- **REQUIREMENT**
Transcribe the records below word for word, beginning with the first line and stopping after the line that contains "Picture 2: The"; pictures are not part of the copy.

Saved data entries
-- -- --

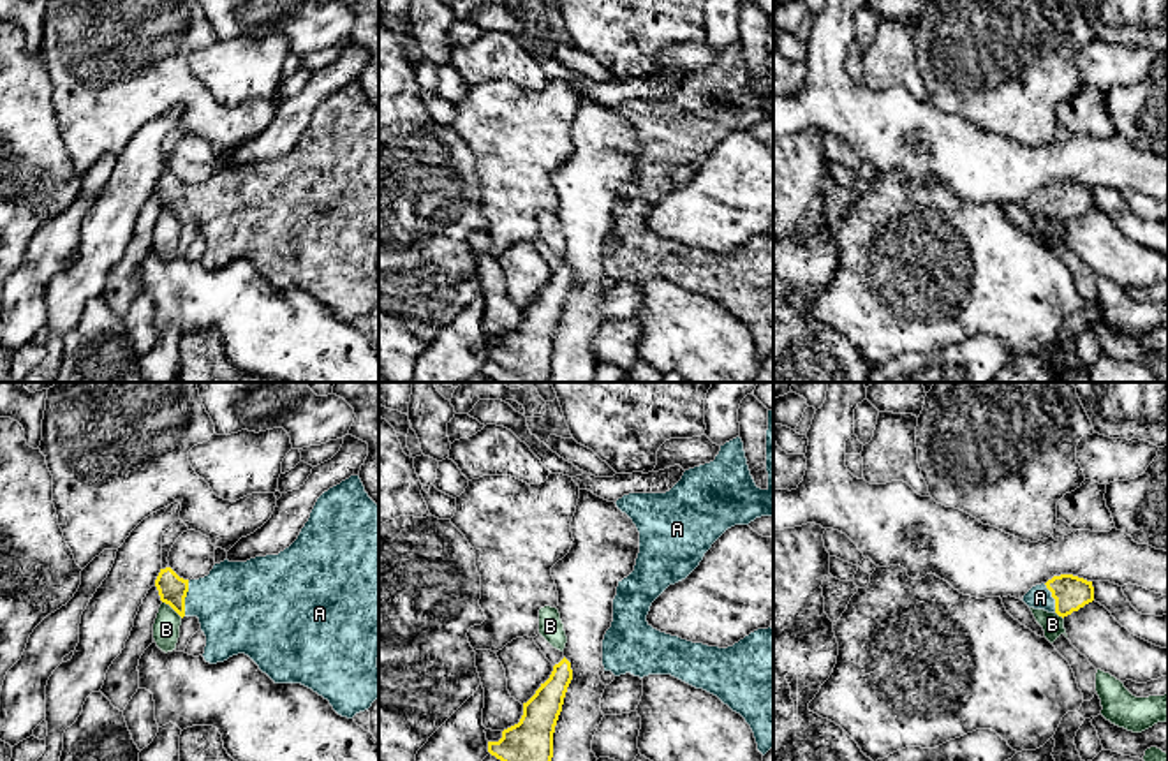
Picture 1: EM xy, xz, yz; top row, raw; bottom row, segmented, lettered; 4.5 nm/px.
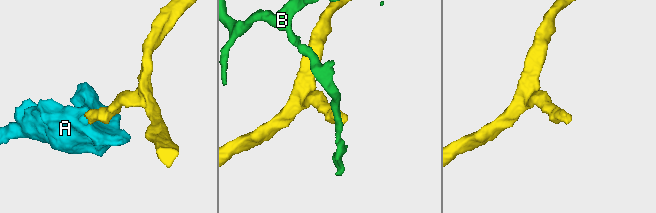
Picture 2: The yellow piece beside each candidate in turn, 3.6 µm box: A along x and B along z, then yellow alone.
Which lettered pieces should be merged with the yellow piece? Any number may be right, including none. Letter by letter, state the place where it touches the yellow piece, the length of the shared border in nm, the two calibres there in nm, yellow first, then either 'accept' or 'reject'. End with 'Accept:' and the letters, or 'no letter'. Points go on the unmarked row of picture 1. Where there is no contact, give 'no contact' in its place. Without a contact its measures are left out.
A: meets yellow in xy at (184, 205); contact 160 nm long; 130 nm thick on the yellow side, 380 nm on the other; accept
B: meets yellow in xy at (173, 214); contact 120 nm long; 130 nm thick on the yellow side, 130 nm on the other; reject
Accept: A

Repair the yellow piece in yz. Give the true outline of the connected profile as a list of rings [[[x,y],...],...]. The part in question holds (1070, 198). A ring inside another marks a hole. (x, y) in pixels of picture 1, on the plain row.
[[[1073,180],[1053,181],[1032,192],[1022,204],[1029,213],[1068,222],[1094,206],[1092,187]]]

-- -- --

- **EXERCISE SOLUTION**
Picture 1: EM xy, xz, yz; top row, raw; bottom row, segmented, lettered; 4.5 nm/px.
Picture 2: The yellow piece beside each candidate in turn, 3.6 µm box: A along x and B along z, then yellow alone.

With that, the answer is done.